* EXERCISE BRIEF
For the entries that follow, restate word for word the line containing "#cccacf; stroke: #9c9a9f;", the line containing "#848489; stroke-width: 30", and every line that lies between them.

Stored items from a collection

■ ■ ■ ■ ■ ■ ■

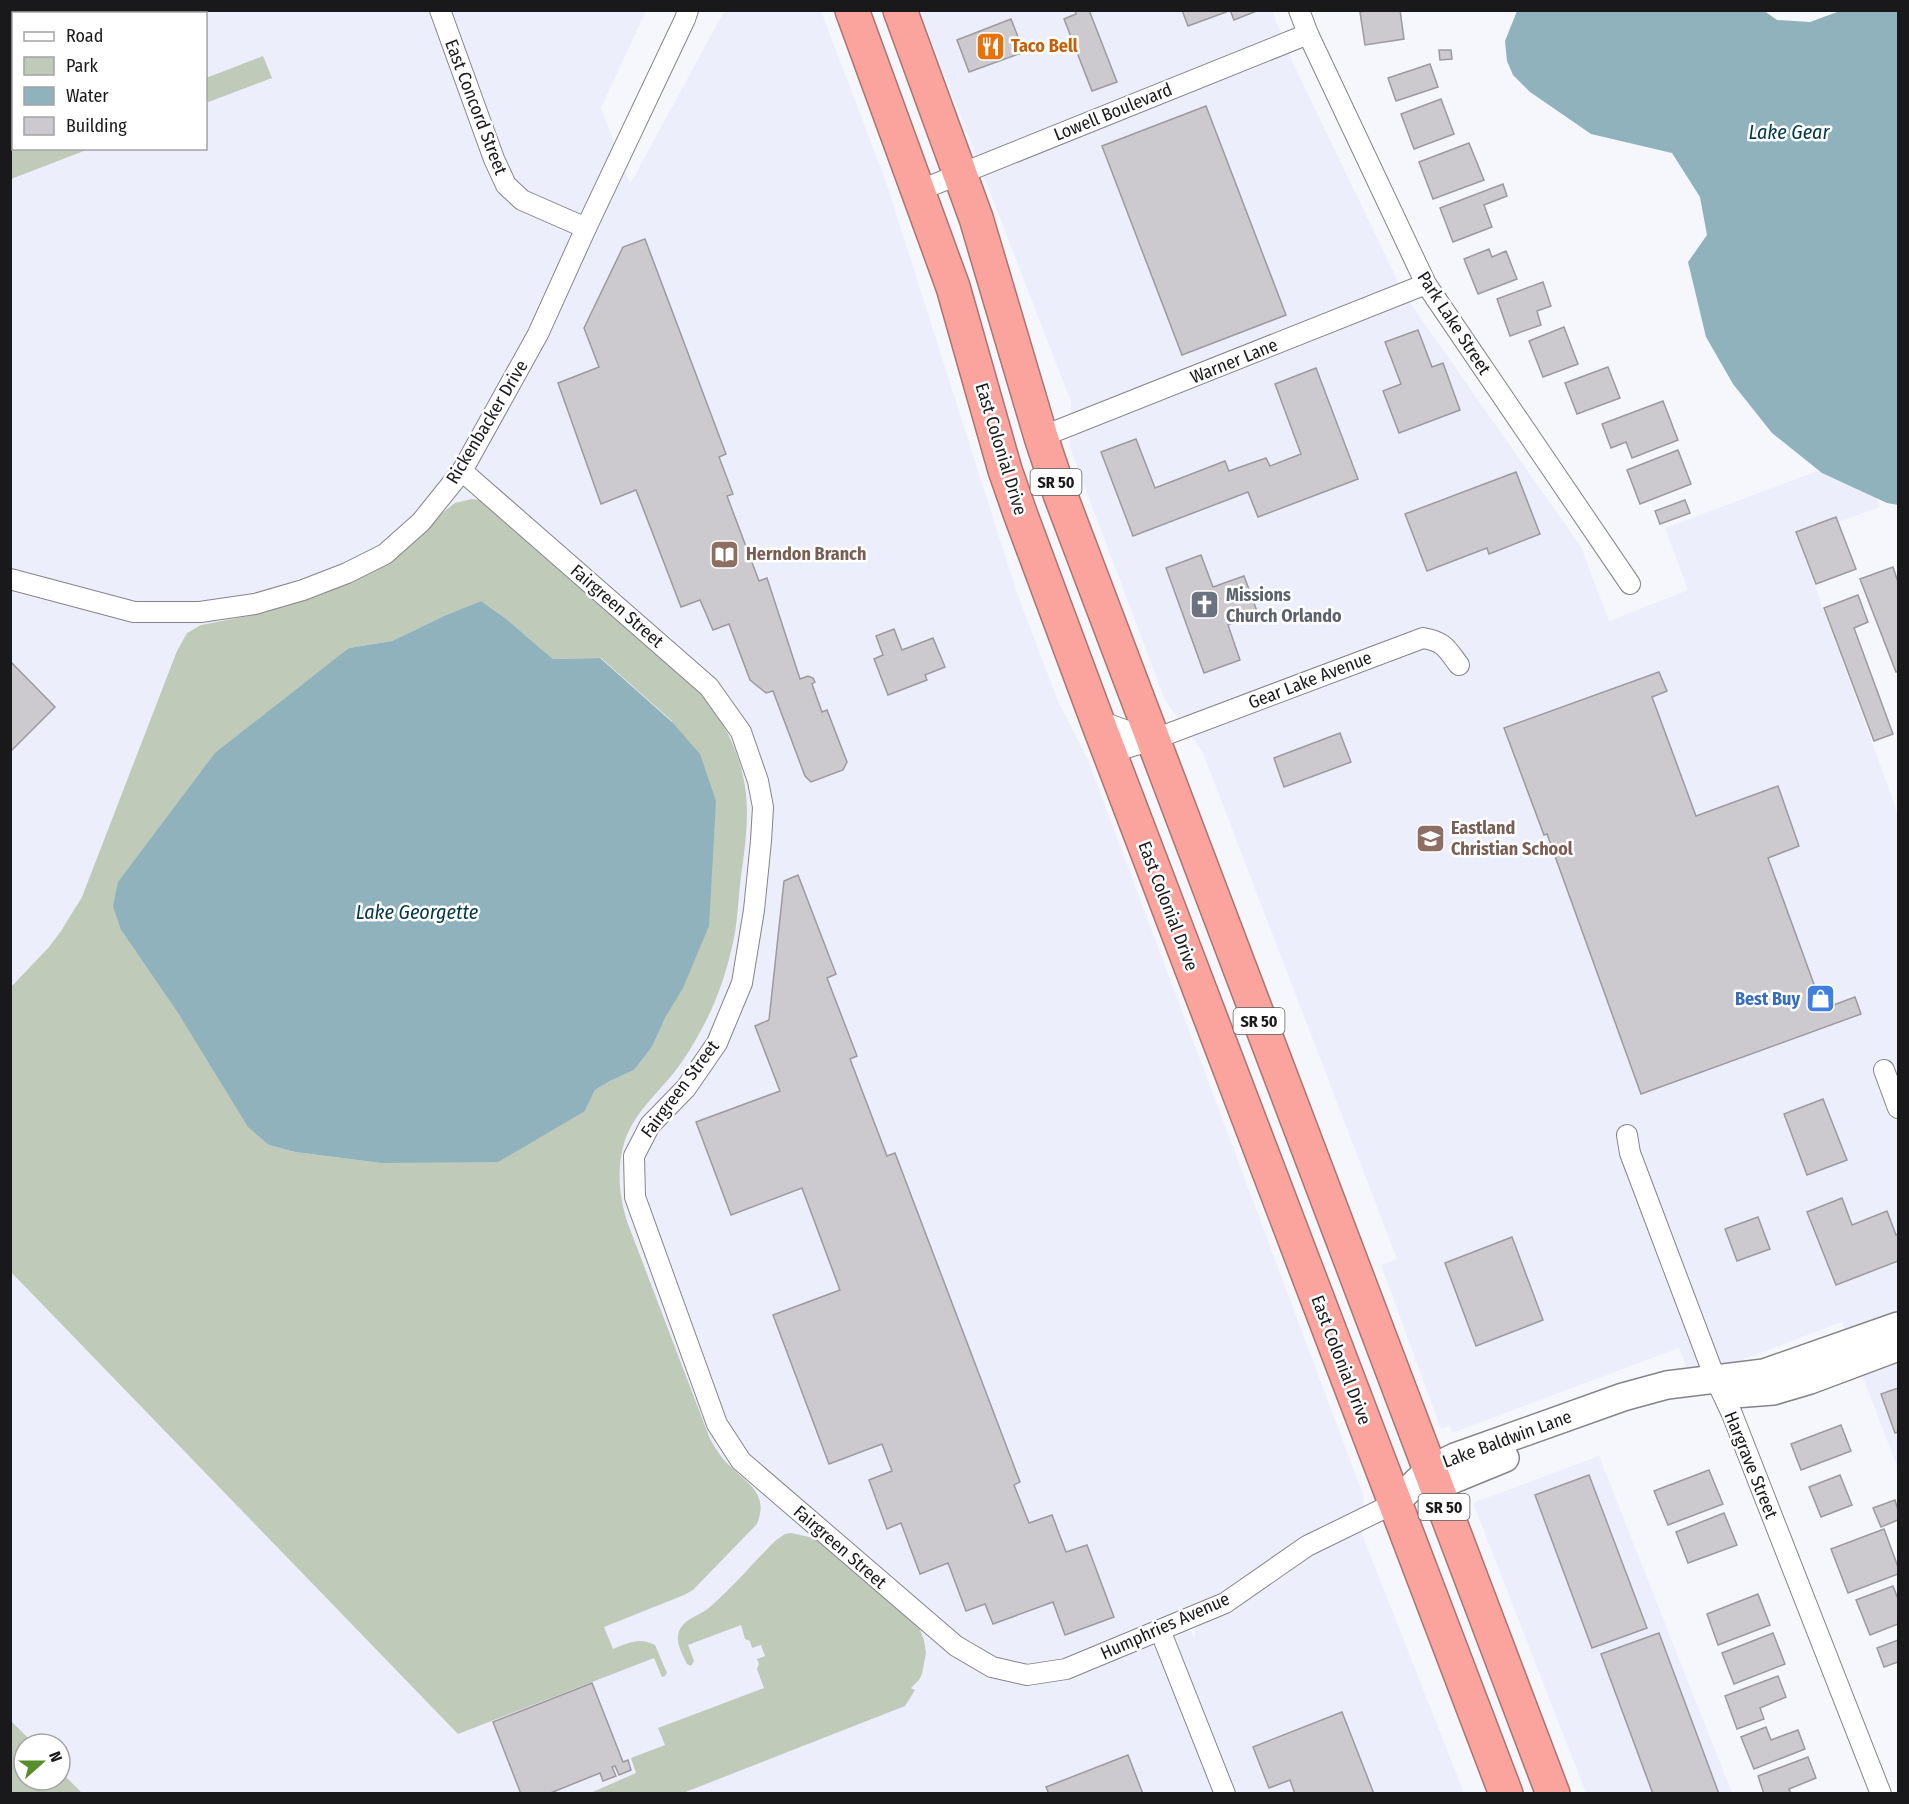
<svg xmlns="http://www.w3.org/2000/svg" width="1909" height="1804" viewBox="0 0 1909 1804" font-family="'Fira Sans Condensed',sans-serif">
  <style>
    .built { fill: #edeefb; fill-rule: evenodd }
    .green { fill: #bfcab9; fill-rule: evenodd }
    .water { fill: #8fb2bd }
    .building { fill: #cccacf; stroke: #9c9a9f; stroke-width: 1.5 }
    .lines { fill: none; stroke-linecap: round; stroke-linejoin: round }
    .street-casing { stroke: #848489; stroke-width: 22 }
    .secondary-casing { stroke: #848489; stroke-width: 30 }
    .highway-casing { stroke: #ac7370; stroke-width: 36 }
    .street { stroke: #fff; stroke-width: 20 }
    .secondary { stroke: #fff; stroke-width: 27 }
    .highway { stroke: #fba49e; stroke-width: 33 }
    .labels { text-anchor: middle; stroke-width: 5; stroke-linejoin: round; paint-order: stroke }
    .shield { fill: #fff; stroke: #5e5e5f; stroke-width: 1.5 }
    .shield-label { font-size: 16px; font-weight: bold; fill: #19191b }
    .food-label { font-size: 18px; font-weight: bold; fill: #c56008; stroke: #fff; text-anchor: start }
    .street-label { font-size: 18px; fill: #19191b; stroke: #fff }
    .education-label { font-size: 18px; font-weight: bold; fill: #785e54; stroke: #fff; text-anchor: start }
    .worship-label { font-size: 18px; font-weight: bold; fill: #5b616d; stroke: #fff; text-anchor: start }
    .shop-label { font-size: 18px; font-weight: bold; fill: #366cbe; stroke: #fff; text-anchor: end }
    .water-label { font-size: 20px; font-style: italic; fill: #003744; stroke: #fff }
  </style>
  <rect width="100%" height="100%" fill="#f6f7fc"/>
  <g class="built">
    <path d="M 11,11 L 646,11 L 601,108 L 630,184 L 722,15 L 726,11 L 821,11 L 886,182 L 1017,593 L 1058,701 L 1088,760 L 1364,1497 L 1363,1507 L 1315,1530 L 1204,1603 L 1192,1609 L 1185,1609 L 1178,1606 L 1195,1639 L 1195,1626 L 1199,1617 L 1358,1524 L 1464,1793 L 11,1794 ZM 14,14 L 206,14 L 206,148 L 14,148 ZM 24,1744 L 60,1744 L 60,1780 L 24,1780 Z"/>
    <polygon points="920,11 1272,11 1294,65 1404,294 1581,547 1609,621 1688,590 1665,528 1860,455 1880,507 1797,537 1898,814 1898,1469 1842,1322 1691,1379 1679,1348 1452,1433 1450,1425 1441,1429 1381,1265 1397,1259 1203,753 1165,700 1070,448 1071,402"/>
    <polygon points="1599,1456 1732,1793 1586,1793 1473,1503"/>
  </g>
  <g class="green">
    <polygon points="263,56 272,78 206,103 206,78"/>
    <polygon points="13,117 14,148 89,149 11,179 11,121"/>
    <path d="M 472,499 L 485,501 L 695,686 C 717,712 734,738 742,772 C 751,806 746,841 741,876 C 738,899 738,924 732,947 C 725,977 715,1006 700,1032 C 693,1045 685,1058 676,1070 C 662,1088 645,1103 633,1123 C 615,1153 617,1192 628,1224 L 710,1439 C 716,1449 722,1459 730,1466 C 749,1485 769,1494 757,1524 L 693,1590 L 684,1595 L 604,1627 L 613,1649 C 629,1642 640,1637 655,1645 L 667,1673 L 665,1676 L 662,1677 L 654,1658 L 458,1734 L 11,1272 L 11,987 L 49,947 L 61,931 L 82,897 L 177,651 L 187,633 L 201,625 L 258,614 L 289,605 L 321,593 L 437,517 L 455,503 ZM 481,601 L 505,618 L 553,659 L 601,658 L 672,721 L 666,1016 L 652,1047 L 634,1070 L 610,1081 L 595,1090 L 585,1111 L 381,1163 L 295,1152 L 269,1145 L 121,930 L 349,648 L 392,641 L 446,615 Z"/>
    <path d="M 791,1533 L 814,1538 L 918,1625 L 924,1640 L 926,1653 L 922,1674 L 919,1680 L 911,1688 L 915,1690 L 905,1706 L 683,1793 L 588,1794 L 636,1773 L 631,1758 L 665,1745 L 658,1728 L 764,1688 L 757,1669 L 759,1664 L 757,1659 L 765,1656 L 761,1645 L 752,1648 L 750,1641 L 745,1639 L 741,1625 L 688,1645 L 694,1661 L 691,1666 L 687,1664 C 682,1653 674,1641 680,1629 C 686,1618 701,1615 710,1607 C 733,1587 753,1563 775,1541 L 785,1534 Z"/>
    <polygon points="10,1720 34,1744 24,1744 24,1780 60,1780 60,1771 82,1793 11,1793"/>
  </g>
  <g class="water">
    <polygon points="1763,10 1777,20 1810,22 1840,11 1898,11 1898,505 1887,503 1822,473 1772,433 1733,384 1706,337 1688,262 1707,235 1700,197 1672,153 1591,134 1530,92 1513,75 1507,61 1505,41 1517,11"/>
    <polygon points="481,601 505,618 553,659 600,658 672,722 700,754 716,801 709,926 683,988 666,1016 652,1047 634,1070 610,1081 595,1090 585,1111 498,1162 381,1163 295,1152 269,1145 248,1127 180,1016 121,930 113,906 118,882 215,753 349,648 392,641 446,615"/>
  </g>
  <g class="building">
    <polygon points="1075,10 1089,10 1117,82 1092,91 1064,19 1076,14"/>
    <polygon points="1182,10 1225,10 1226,12 1188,26"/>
    <polygon points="1230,10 1259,10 1234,20"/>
    <polygon points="1369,10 1400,10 1404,39 1365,45 1360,12"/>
    <polygon points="1011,19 1024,52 969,72 957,40"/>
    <polygon points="1439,50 1451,50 1452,59 1440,60"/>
    <polygon points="1430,64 1438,87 1396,101 1388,78"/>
    <polygon points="1441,99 1454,134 1414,149 1401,114"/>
    <polygon points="1206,106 1286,315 1182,355 1102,146"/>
    <polygon points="1469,143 1484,180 1433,199 1419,162"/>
    <polygon points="1503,184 1507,196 1484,205 1492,227 1453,242 1440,208"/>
    <polygon points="645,239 726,454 719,457 733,494 727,496 759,581 767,578 800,679 808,676 813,678 815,682 812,684 822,712 827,710 847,762 843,770 811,782 805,776 773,691 766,693 750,680 729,624 713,630 700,600 681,607 636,490 601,504 558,383 599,367 584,328 623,247"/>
    <polygon points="1489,249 1492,257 1506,251 1517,279 1478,294 1464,259"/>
    <polygon points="1543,282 1551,306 1537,311 1541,325 1510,336 1497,299"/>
    <polygon points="1564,327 1578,364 1543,377 1529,341"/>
    <polygon points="1418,330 1432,367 1443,363 1460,410 1399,433 1383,391 1401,384 1385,342"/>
    <polygon points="1608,367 1620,398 1577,414 1565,383"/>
    <polygon points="1316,368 1358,479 1258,517 1248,492 1133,536 1101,452 1136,439 1155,488 1225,461 1229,471 1266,458 1270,466 1301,454 1275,384"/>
    <polygon points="1663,401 1678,440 1632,458 1626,442 1611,448 1602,424"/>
    <polygon points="1678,450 1691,484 1640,504 1627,470"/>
    <polygon points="1516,472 1540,534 1489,554 1487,548 1427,571 1405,514"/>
    <polygon points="1685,500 1690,513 1660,524 1655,511"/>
    <polygon points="1836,517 1856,569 1816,584 1796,532"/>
    <polygon points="1201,555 1213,587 1244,576 1258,614 1228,625 1240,660 1204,673 1166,568"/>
    <polygon points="1893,567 1898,582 1898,671 1896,672 1860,579"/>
    <polygon points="1858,595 1868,622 1854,628 1893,734 1874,741 1824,608"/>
    <polygon points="894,629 902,650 933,638 945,667 925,675 927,680 888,695 874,659 883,655 876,636"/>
    <polygon points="10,661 55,707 10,752"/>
    <polygon points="1659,672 1667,691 1652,697 1696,816 1778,786 1799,846 1768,858 1823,1009 1855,997 1861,1014 1641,1094 1547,834 1544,835 1504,728"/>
    <polygon points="1340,733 1351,762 1284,787 1274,758"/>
    <polygon points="798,875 836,974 827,978 857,1056 850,1059 887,1156 895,1153 1020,1482 1014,1485 1029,1523 1052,1515 1066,1552 1087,1545 1114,1617 1065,1635 1053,1602 993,1624 985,1604 966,1611 948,1563 920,1574 901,1523 887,1529 869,1480 892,1471 882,1444 829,1464 773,1315 840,1290 802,1188 731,1215 696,1122 780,1091 755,1026 769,1020 784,881"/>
    <polygon points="1823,1099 1847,1160 1807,1175 1784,1114"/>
    <polygon points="1842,1198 1852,1225 1887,1211 1896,1235 1898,1234 1898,1261 1836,1285 1807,1212"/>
    <polygon points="1758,1217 1770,1249 1737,1261 1725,1229"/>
    <polygon points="1512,1237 1543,1320 1476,1346 1445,1263"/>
    <polygon points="1898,1388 1898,1432 1895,1433 1881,1394"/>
    <polygon points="1841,1425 1851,1451 1801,1470 1791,1444"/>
    <polygon points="1709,1470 1723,1504 1668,1525 1654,1491"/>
    <polygon points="1589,1475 1647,1628 1592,1648 1535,1495"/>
    <polygon points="1840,1475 1852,1505 1821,1517 1809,1487"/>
    <polygon points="1895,1500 1898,1510 1898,1520 1881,1527 1873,1508"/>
    <polygon points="1724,1513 1737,1545 1688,1563 1676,1532"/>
    <polygon points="1884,1529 1898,1567 1898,1574 1848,1593 1831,1549"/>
    <polygon points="1893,1586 1898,1599 1898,1624 1870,1635 1856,1600"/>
    <polygon points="1758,1594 1770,1625 1718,1645 1707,1614"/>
    <polygon points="1659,1633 1719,1794 1653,1794 1601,1654"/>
    <polygon points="1773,1633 1785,1664 1734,1684 1722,1653"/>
    <polygon points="1898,1640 1898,1662 1884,1667 1877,1648"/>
    <polygon points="1778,1676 1786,1697 1760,1708 1764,1719 1737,1729 1725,1696"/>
    <polygon points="592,1683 623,1762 628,1760 631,1770 619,1775 615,1766 612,1767 616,1776 603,1781 600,1773 548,1794 521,1794 493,1722"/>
    <polygon points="1342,1712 1374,1794 1295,1794 1290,1780 1269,1788 1253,1747"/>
    <polygon points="1766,1727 1771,1740 1798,1730 1805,1749 1754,1769 1741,1737"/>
    <polygon points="1128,1755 1143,1794 1049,1794 1046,1787"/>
    <polygon points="1808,1757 1816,1778 1789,1789 1791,1794 1764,1794 1758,1776"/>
  </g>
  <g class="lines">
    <defs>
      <g id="street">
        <polyline points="440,10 494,159 506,185 522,200 586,228"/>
        <polyline points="1299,10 1308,34 1426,284 1630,584"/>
        <polyline points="918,191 1308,34"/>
        <polyline points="1041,437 1426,284"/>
        <polyline points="462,471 709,687 741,732 758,781 763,807 761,841 754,910 742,983 717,1043 686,1088 650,1125 634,1156 635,1197 717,1424 741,1461 956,1646 992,1667 1027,1675 1066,1669 1225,1603 1307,1546 1395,1503"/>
        <polyline points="10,579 134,612 200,612 255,604 303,590 347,573 385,554 421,522 462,471 538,334 586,228 685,19 688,10"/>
        <polyline points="1097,720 1152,740"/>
        <path d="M 1110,753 L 1152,740 L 1423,638 C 1445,642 1446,648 1459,665"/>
        <polyline points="1884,1070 1898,1108"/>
        <polyline points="1627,1135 1630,1153 1715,1378 1732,1414 1881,1794"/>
        <polyline points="1160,1630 1225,1794"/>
      </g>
      <g id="secondary">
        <polyline points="1734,1394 1773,1391 1810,1380 1898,1347"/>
        <polyline points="1427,1490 1505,1458"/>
        <polyline points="1395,1503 1430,1469 1455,1457 1623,1397 1667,1385 1764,1373 1898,1326"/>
      </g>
      <g id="highway">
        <polyline points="852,10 953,287 1005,470 1020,513 1097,720 1506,1794"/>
        <polyline points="900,10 976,218 1041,437 1060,494 1553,1794"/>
      </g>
    </defs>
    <use href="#street" class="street-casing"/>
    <use href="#secondary" class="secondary-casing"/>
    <use href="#highway" class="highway-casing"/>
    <use href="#street" class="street"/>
    <use href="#secondary" class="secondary"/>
    <use href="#highway" class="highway"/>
  </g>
  <defs>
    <symbol id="restaurant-square" viewBox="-11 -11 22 22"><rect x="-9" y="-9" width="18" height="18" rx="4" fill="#e8710a" stroke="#fff"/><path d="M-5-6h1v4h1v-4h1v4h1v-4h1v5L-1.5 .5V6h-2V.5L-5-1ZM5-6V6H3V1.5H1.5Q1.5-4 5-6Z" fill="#fff"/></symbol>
    <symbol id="library-square" viewBox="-11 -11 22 22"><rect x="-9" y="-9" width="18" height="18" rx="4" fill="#8d6e63" stroke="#fff"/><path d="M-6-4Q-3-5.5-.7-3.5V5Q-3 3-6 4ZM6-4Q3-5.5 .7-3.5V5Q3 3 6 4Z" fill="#fff"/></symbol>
    <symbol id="church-square" viewBox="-11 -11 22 22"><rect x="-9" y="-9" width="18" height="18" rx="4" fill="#6b7280" stroke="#fff"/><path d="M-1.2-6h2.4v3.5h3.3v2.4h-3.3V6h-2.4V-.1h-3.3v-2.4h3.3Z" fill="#fff"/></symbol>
    <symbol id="school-square" viewBox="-11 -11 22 22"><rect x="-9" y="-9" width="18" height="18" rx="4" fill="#8d6e63" stroke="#fff"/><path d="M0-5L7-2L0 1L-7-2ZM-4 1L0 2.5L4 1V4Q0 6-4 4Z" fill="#fff"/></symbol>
    <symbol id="shop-square" viewBox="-11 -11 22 22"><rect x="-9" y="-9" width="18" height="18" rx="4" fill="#3f7fe0" stroke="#fff"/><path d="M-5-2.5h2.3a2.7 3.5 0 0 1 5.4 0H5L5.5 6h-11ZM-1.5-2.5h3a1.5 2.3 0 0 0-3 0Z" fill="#fff"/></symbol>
  </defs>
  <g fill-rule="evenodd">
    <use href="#restaurant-square" x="974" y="30" width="33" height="33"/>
    <use href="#library-square" x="708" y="538" width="33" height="33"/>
    <use href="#church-square" x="1188" y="588" width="33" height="33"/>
    <use href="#school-square" x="1414" y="822" width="33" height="33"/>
    <use href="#shop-square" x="1804" y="982" width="33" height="33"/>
  </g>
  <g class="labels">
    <g class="shield">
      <rect x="1030.5" y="469" width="51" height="26" rx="4.5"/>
      <rect x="1233.5" y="1008" width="51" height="26" rx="4.5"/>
      <rect x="1418.5" y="1494" width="51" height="26" rx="4.5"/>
    </g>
    <g class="shield-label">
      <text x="1056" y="488">SR 50</text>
      <text x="1259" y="1027">SR 50</text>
      <text x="1444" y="1513">SR 50</text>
    </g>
    <g class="food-label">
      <text x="1011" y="52">Taco Bell</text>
    </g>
    <g class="street-label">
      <text transform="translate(476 107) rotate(69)" y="6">East Concord Street</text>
      <text transform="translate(1113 112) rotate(-22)" y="6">Lowell Boulevard</text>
      <text transform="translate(1454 323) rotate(57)" y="6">Park Lake Street</text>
      <text transform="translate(1234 361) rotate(-22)" y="6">Warner Lane</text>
      <text transform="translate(487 422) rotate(-59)" y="6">Rickenbacker Drive</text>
      <text transform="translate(1001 449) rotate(73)" y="6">East Colonial Drive</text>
      <text transform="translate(617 606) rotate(41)" y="6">Fairgreen Street</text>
      <text transform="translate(1310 680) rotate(-21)" y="6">Gear Lake Avenue</text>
      <text transform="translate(1168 906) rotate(69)" y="6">East Colonial Drive</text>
      <text transform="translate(680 1089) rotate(-53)" y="6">Fairgreen Street</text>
      <text transform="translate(1341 1360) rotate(69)" y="6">East Colonial Drive</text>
      <text transform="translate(1507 1439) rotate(-20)" y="6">Lake Baldwin Lane</text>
      <text transform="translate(1751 1465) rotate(68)" y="6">Hargrave Street</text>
      <text transform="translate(840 1547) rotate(41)" y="6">Fairgreen Street</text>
      <text transform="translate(1165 1626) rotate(-24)" y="6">Humphries Avenue</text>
    </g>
    <g class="education-label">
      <text x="746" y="560">Herndon Branch</text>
      <text x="1451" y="834">Eastland<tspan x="1451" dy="21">Christian School</tspan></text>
    </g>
    <g class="worship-label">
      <text x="1226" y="601">Missions<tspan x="1226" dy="21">Church Orlando</tspan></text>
    </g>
    <g class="shop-label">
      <text x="1800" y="1005">Best Buy</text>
    </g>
    <g class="water-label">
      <text x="1789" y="139">Lake Gear</text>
      <text x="417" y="919">Lake Georgette</text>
    </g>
  </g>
  <rect width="1909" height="1804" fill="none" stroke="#19191b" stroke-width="24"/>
  <rect x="12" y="12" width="195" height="138" fill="#ffffff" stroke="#a3a3a4" stroke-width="1.5"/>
  <rect x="24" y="32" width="30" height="9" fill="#ffffff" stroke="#a3a3a4" stroke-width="1.5"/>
  <text x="66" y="42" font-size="18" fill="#19191b">Road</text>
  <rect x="24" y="57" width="30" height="18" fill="#bfcab9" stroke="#a3a3a4" stroke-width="1.5"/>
  <text x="66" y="72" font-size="18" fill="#19191b">Park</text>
  <rect x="24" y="87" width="30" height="18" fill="#8fb2bd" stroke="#a3a3a4" stroke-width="1.5"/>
  <text x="66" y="102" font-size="18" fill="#19191b">Water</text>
  <rect x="24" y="117" width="30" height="18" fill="#cccacf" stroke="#a3a3a4" stroke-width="1.5"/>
  <text x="66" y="132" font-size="18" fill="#19191b">Building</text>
  <g transform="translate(42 1762) rotate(69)"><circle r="28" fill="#ffffff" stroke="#a3a3a4" stroke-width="1.5"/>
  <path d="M0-4.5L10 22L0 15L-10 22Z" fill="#588e29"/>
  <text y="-9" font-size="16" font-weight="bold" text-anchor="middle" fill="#19191b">N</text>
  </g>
</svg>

■ ■ ■ ■ ■ ■ ■

* RESULT FOR THIS EXERCISE
    .building { fill: #cccacf; stroke: #9c9a9f; stroke-width: 1.5 }
    .lines { fill: none; stroke-linecap: round; stroke-linejoin: round }
    .street-casing { stroke: #848489; stroke-width: 22 }
    .secondary-casing { stroke: #848489; stroke-width: 30 }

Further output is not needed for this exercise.